The first records of accounting are accredited to the people of Mesopotamia. This region contained a group of ancient civilisations which, put simply, are the beginning of life as we know it. Spreading across an area which stretched from Turkey, through Syria, Iraq and Iran, and ended in Kuwait, Mesopotamia civilisations created many of the systems we use today. The birth of written literature, art and trade is owed to these groups of ancient people. Amongst their many triumphs is the introduction of accountancy.
Documents containing lists of recorded trades and expenditures began in this area over 7,000 years ago, and experts believe this may be attributed to trade deals and the taxation required to build and run temples. A record of such activities will have been taken to keep track of debts and basic financial planning. This eventually led to a monumental leap for mankind – the act of bookkeeping. This early form, which began between the 4th and 3rd millennium BC, involved the use of clay tokens and graphs on clay scripts. The notion to count out real-life situations with representational objects is the beginnings of the accounting we use today.
Whilst the civilisations of Ancient Egypt developed these concepts further (by establishing the need for an assigned accountant and recording written records, for example) it was Ancient Rome that took accounting to the next level. Their methods involved highly detailed financial information which was previously unheard of. The central Roman government listed and quantified for almost every expense of the Empire, such as the wide number of expenditures; grants of land, public distributions, war efforts, subsidies for the treasury and the building of temples etc. This greatly recorded accounting method suggests the idea of advanced financial planning and decision-making.

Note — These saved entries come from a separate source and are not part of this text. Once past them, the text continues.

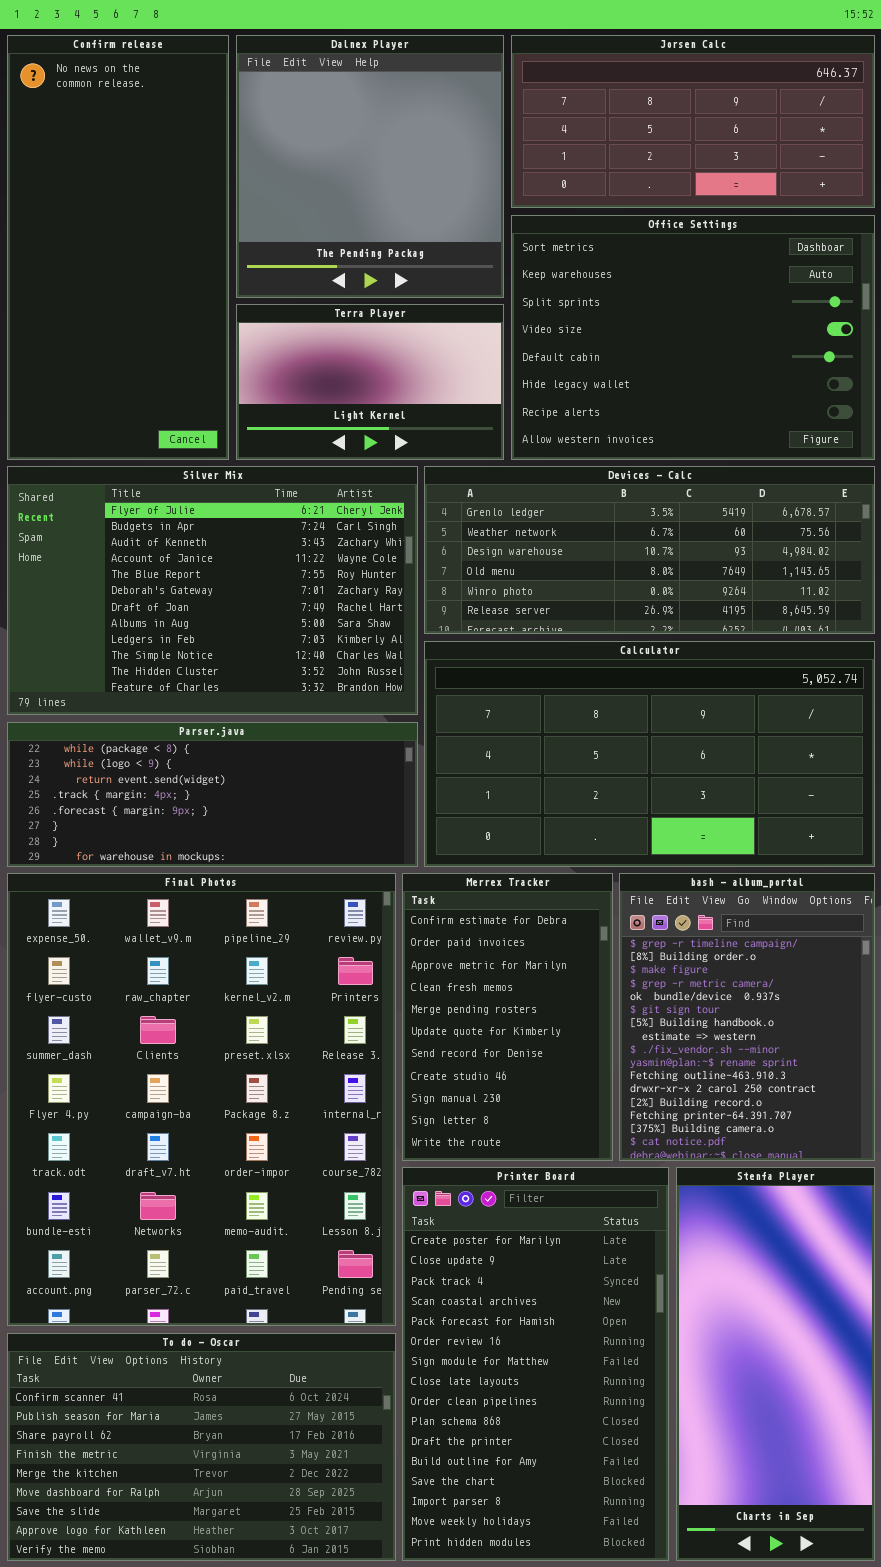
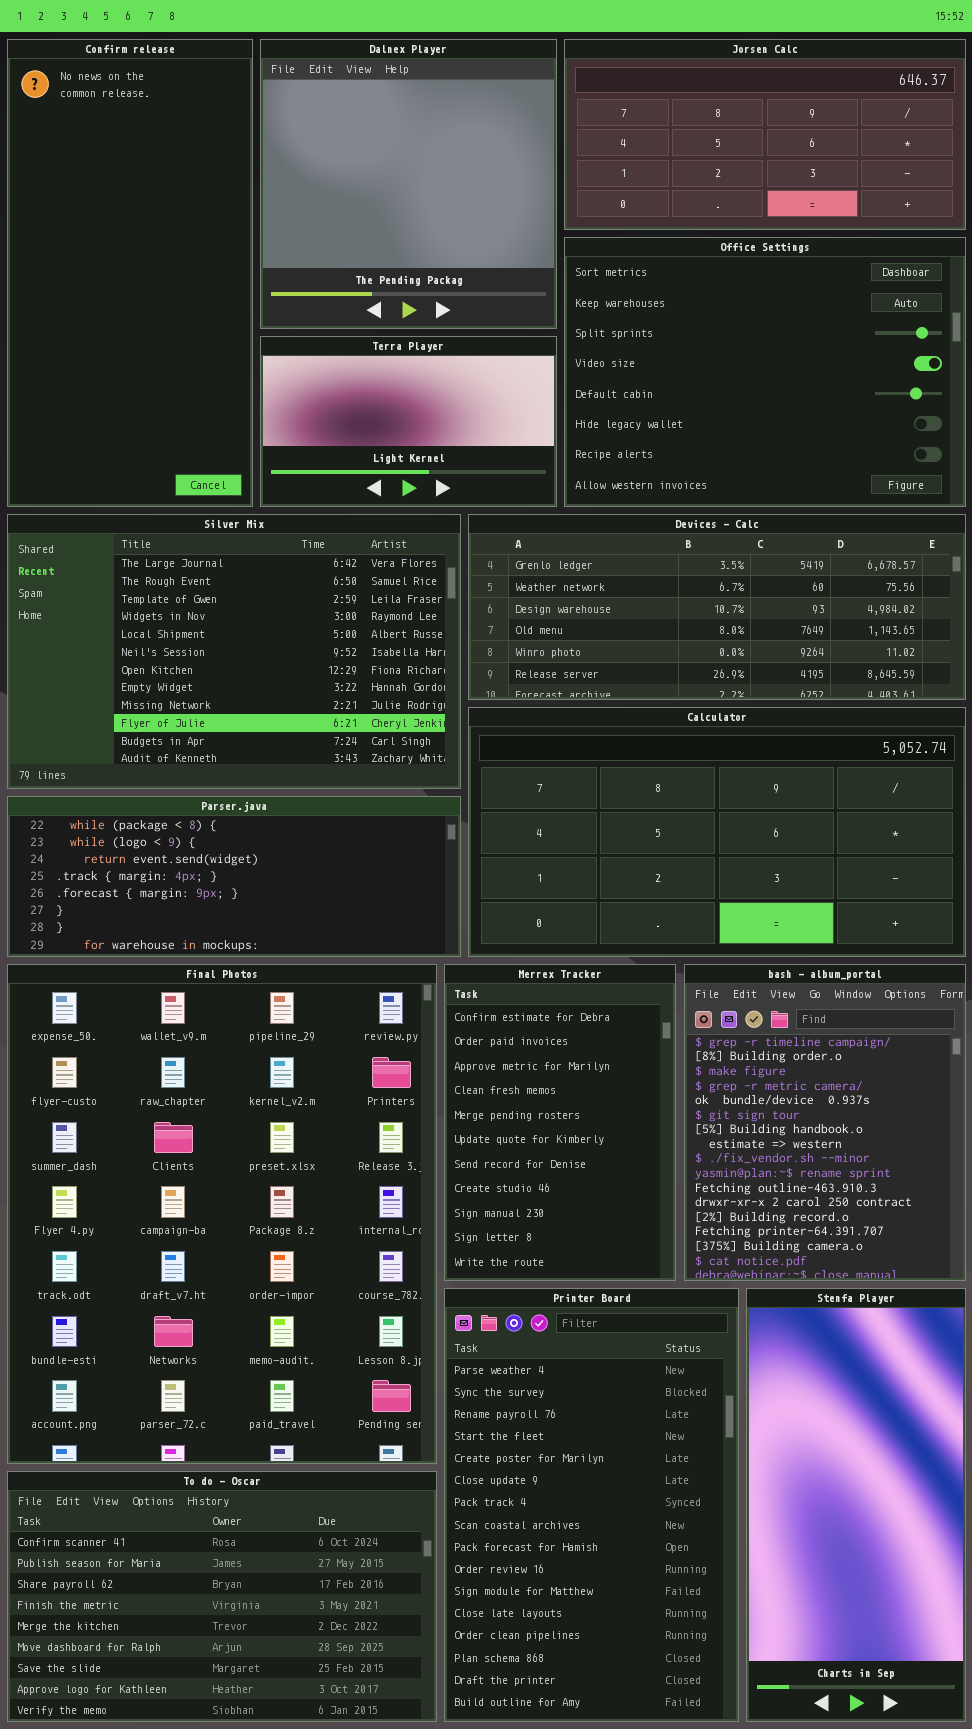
Silver Mix: [7,466,418,715] -> [7,514,461,789], scrolled up 9 rows
Printer Board: [402,1167,669,1561] -> [444,1288,739,1722], scrolled up 4 rows

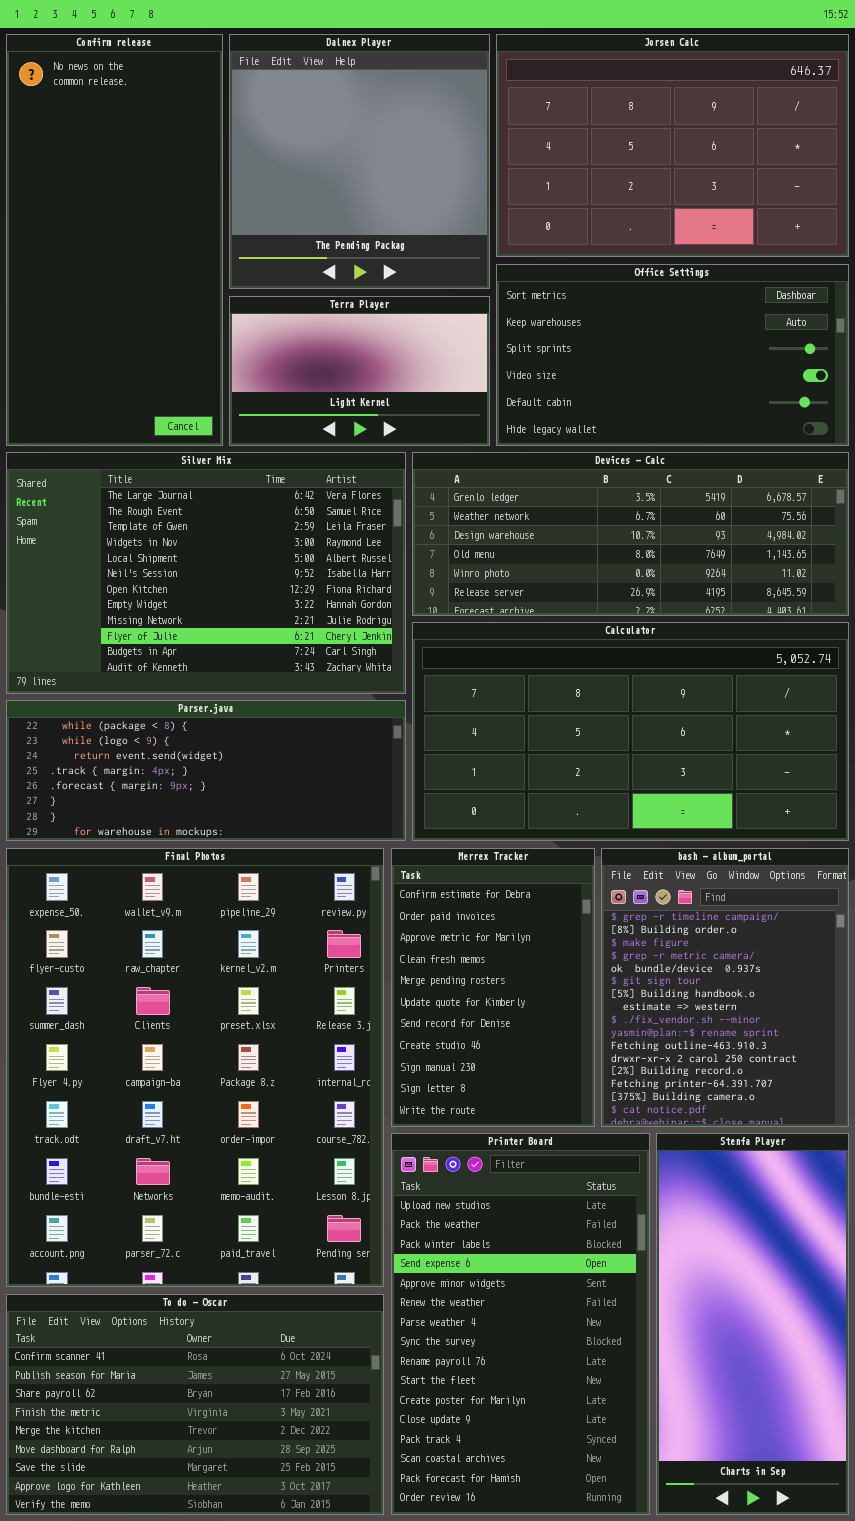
Jorsen Calc: [564,39,966,230] -> [496,34,849,257], resized
Office Settings: [564,237,966,507] -> [496,264,849,446], resized
Printer Board: [444,1288,739,1722] -> [391,1133,650,1515], scrolled up 6 rows

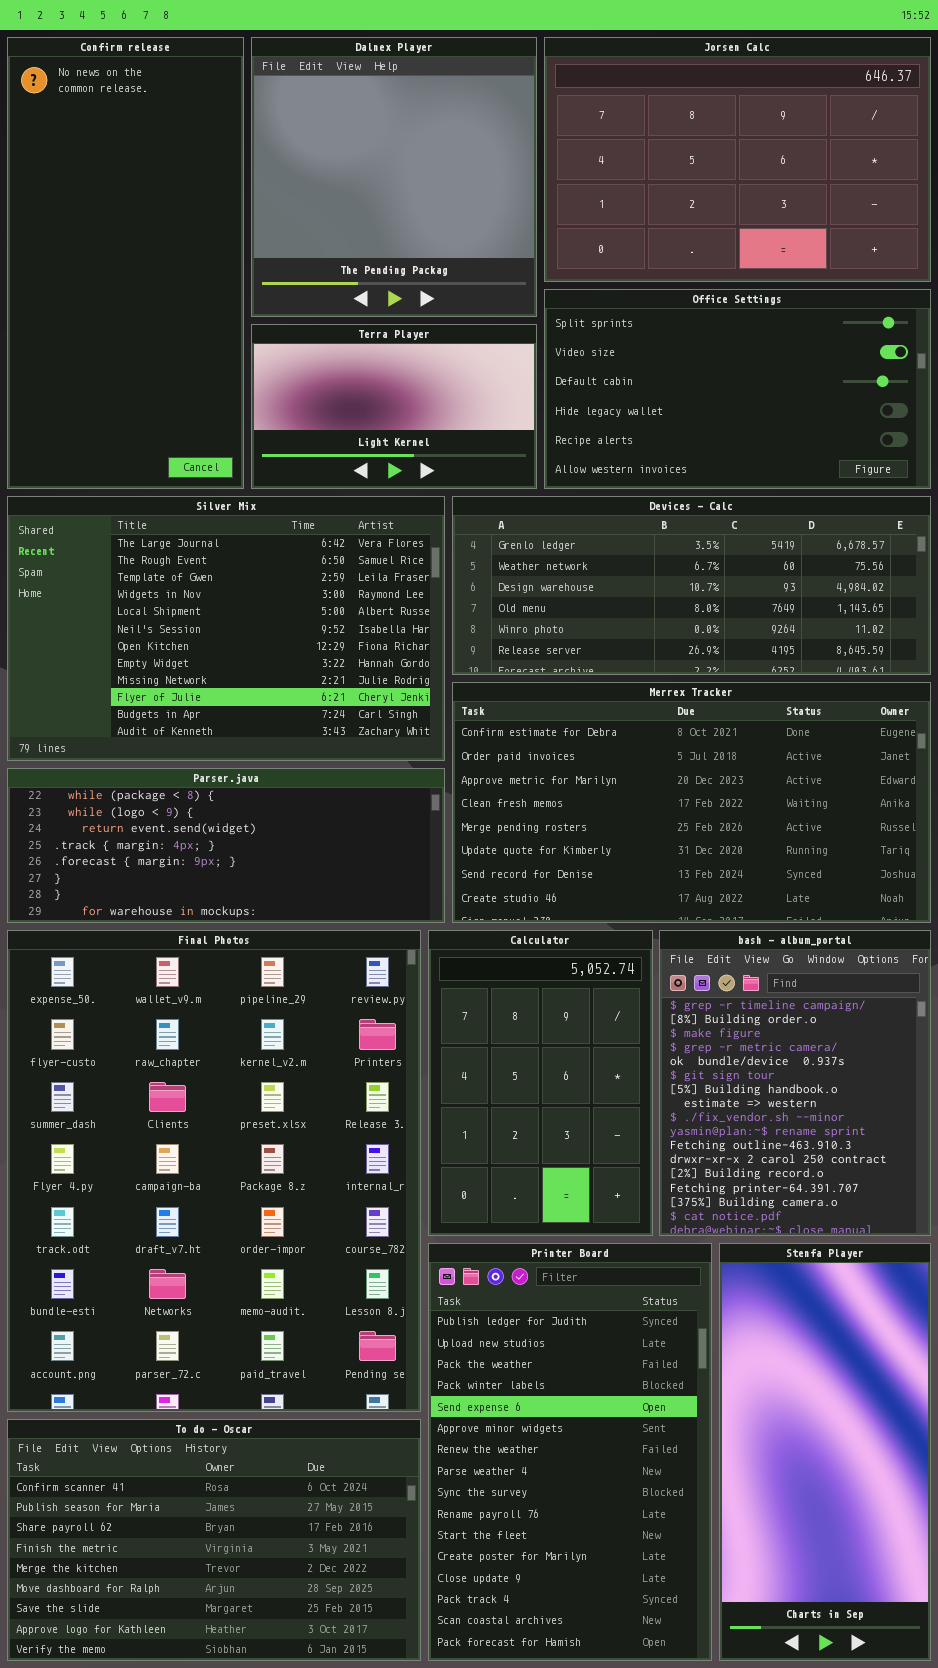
Office Settings: [496,264,849,446] -> [544,289,931,489], scrolled down 2 rows
Calculator: [412,622,849,841] -> [428,930,653,1236], moved, resized
Merrex Tracker: [391,848,595,1127] -> [452,682,931,923], moved, resized
Printer Board: [391,1133,650,1515] -> [428,1243,712,1661], scrolled up 1 row

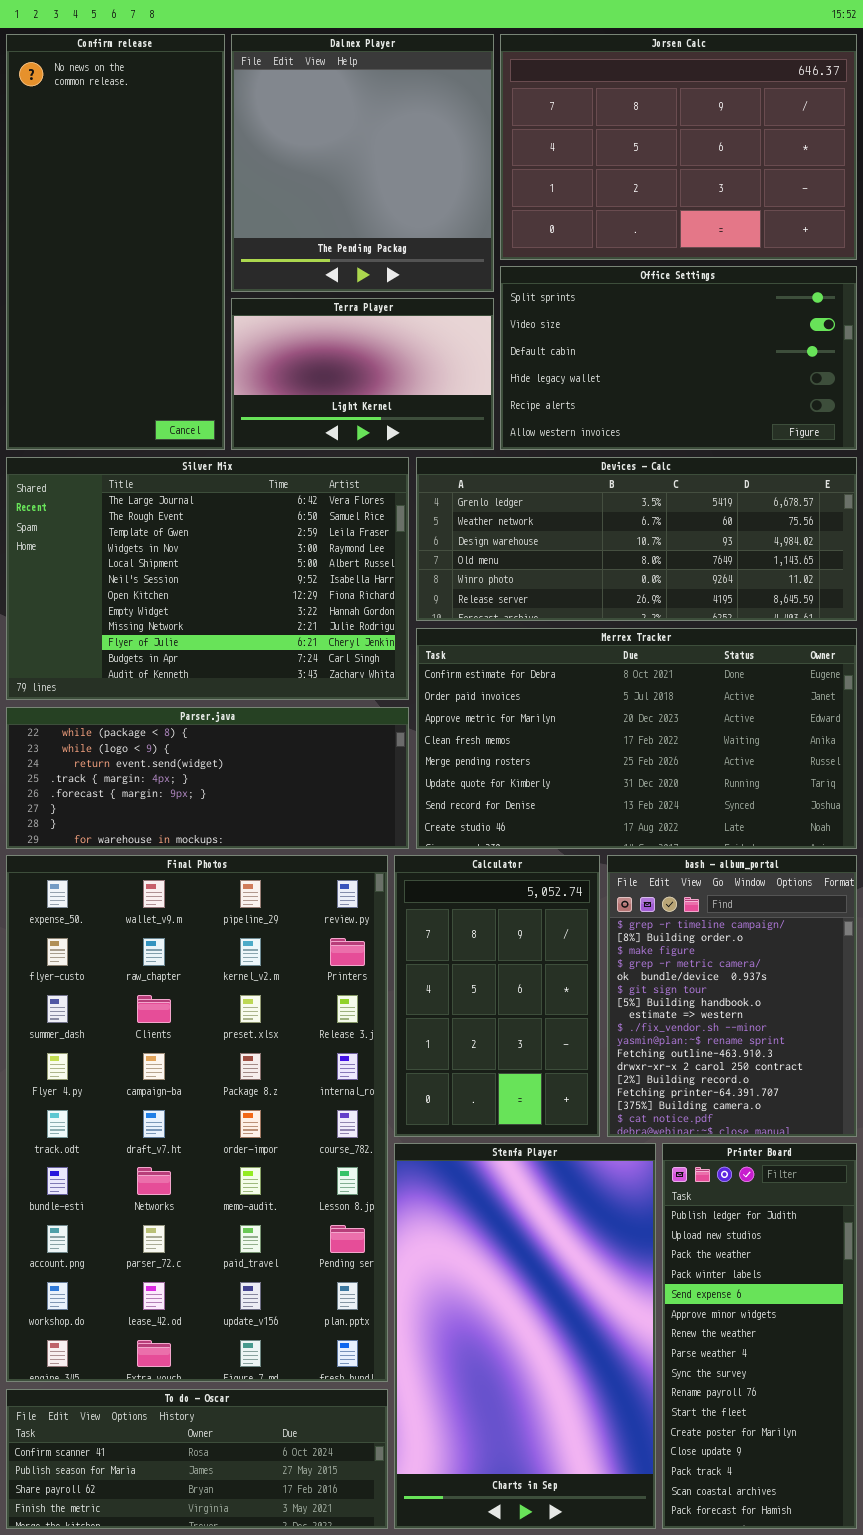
Final Photos: [7,930,421,1412] -> [6,855,388,1382], resized
Printer Board: [428,1243,712,1661] -> [662,1143,857,1529], moved, resized
Stenfa Player: [719,1243,931,1661] -> [394,1143,656,1529], moved, resized
To do - Oscar: [7,1419,421,1661] -> [6,1389,388,1529], resized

The methods for accounting stayed largely unchanged for centuries. That is until a major accountancy breakthrough began to crop up in the 13th century, spreading from the Middle East and up through Medieval Europe like a monetary wildfire – double-entry bookkeeping. The idea of this form of accounting relies on two equal sides, called debit and credit. These may seem like obvious financial measurements now, but back then, this was revolutionary. This system allowed for multiple transactions between several parties to be kept under record and also allowed for a person or companies to be more easily ascertained. The rules for this method (though already enacted) were first published by an Italian man called Luca Pacioli, in 1494. Pacioli, also referred to as “The Father of Accounting and Bookkeeping”, revolutionised accountancy not just for his home nation of Italy, but an entire continent. His publication allowed for any educated person to learn double-entry bookkeeping, which is considered the foundation on which all accountancy is built.
From the clay tokens used by the traders of Mesopotamia to the spoken financial reports of Ancient Egypt, from the detailed recording and planning of Ancient Rome to Pacioli’s publications on the double-entry system, we have been counting money for as long as we’ve had civilisations. Recording in any form is part of what makes us human. Inevitably, these origins have been greatly developed, and we now have systems in place which would be as mind-blowing as the discoveries were to ancient mathematicians at the time. However, without their early workings, it is unknown whether we would have modern accountancy at all.